Лисовский был в большом волнении. Он уже не стоял у окна. Он топтался по хате, шмыгая своими валенками, задевая ими за скамьи и за стол. Он все прислушивался к тому, что делается вне хаты и в соседней комнате. Заглядывал он и в оконце, откуда видны были монголы, оканчивавшие запряжку и погрузку арбы.

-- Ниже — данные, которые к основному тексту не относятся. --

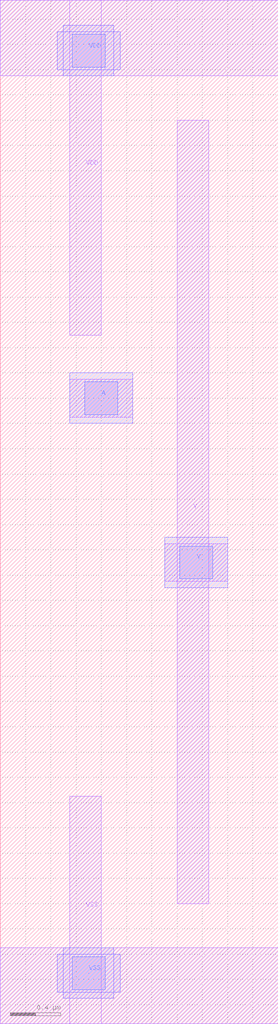
<source format=lef>
# Copyright 2022 Google LLC
# Licensed under the Apache License, Version 2.0 (the "License");
# you may not use this file except in compliance with the License.
# You may obtain a copy of the License at
#
#      http://www.apache.org/licenses/LICENSE-2.0
#
# Unless required by applicable law or agreed to in writing, software
# distributed under the License is distributed on an "AS IS" BASIS,
# WITHOUT WARRANTIES OR CONDITIONS OF ANY KIND, either express or implied.
# See the License for the specific language governing permissions and
# limitations under the License.
VERSION 5.7 ;
BUSBITCHARS "[]" ;
DIVIDERCHAR "/" ;

MACRO gf180mcu_osu_sc_12T_inv_1
  CLASS CORE ;
  ORIGIN 0 0.15 ;
  FOREIGN gf180mcu_osu_sc_12T_inv_1 0 -0.15 ;
  SIZE 2.2 BY 8.1 ;
  SYMMETRY X Y ;
  SITE 12T ;
  PIN A
    DIRECTION INPUT ;
    USE SIGNAL ;
    PORT
      LAYER MET1 ;
        RECT 0.55 4.65 1.05 4.95 ;
      LAYER MET2 ;
        RECT 0.55 4.6 1.05 5 ;
      LAYER VIA12 ;
        RECT 0.67 4.67 0.93 4.93 ;
    END
  END A
  PIN VDD
    DIRECTION INOUT ;
    USE POWER ;
    SHAPE ABUTMENT ;
    PORT
      LAYER MET1 ;
        RECT 0 7.35 2.2 7.95 ;
        RECT 0.55 5.3 0.8 7.95 ;
      LAYER MET2 ;
        RECT 0.45 7.4 0.95 7.7 ;
        RECT 0.5 7.35 0.9 7.75 ;
      LAYER VIA12 ;
        RECT 0.57 7.42 0.83 7.68 ;
    END
  END VDD
  PIN VSS
    DIRECTION INOUT ;
    USE GROUND ;
    PORT
      LAYER MET1 ;
        RECT 0 -0.15 2.2 0.45 ;
        RECT 0.55 -0.15 0.8 1.65 ;
      LAYER MET2 ;
        RECT 0.45 0.1 0.95 0.4 ;
        RECT 0.5 0.05 0.9 0.45 ;
      LAYER VIA12 ;
        RECT 0.57 0.12 0.83 0.38 ;
    END
  END VSS
  PIN Y
    DIRECTION OUTPUT ;
    USE SIGNAL ;
    PORT
      LAYER MET1 ;
        RECT 1.3 3.35 1.8 3.65 ;
        RECT 1.4 0.8 1.65 7 ;
      LAYER MET2 ;
        RECT 1.3 3.3 1.8 3.7 ;
      LAYER VIA12 ;
        RECT 1.42 3.37 1.68 3.63 ;
    END
  END Y
END gf180mcu_osu_sc_12T_inv_1

</source>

Петрик совсем скверно себя чувствовал. Земля уходила из-под его ног, он был в полусознании. Он увидал, как Лисовский вдруг, точно на что-то решившись, вышел быстро во двор и что-то говорил одному из монголов. Впрочем, все это Петрик видел уже совсем неясно и даже не был уверен, точно ли там на солнцем освещенном дворе были монголы и арба, или это все рисовало ему его подавленное воображение.
"Ну, вот и конец", — подумал Петрик и отстегнул кобуру револьвера. "Не такой конец, какого я ожидал, однако, попробуем его все-таки сделать концом солдатским".
Петрик стал в угол комнаты и приготовился к отчаянной обороне. Лисовский между тем вернулся со двора. Петрика поразило лицо Лисовского. Было в нем что-то такое размягченное и доброе, что Петрику вдруг смешными показались его воинственные приготовления. Он вложил револьвер в кобуру и стал ждать, что будет дальше.
— Идемте, ваше высокоблагородие, — тихо сказал Лисовский — ни минуты нам терять нельзя. Комиссар возвращаются.
— Лисовский, ты остаешься с ними?
— Мне нельзя иначе, — глухо сказал солдат. Петрик не слышал ответа Лисовского.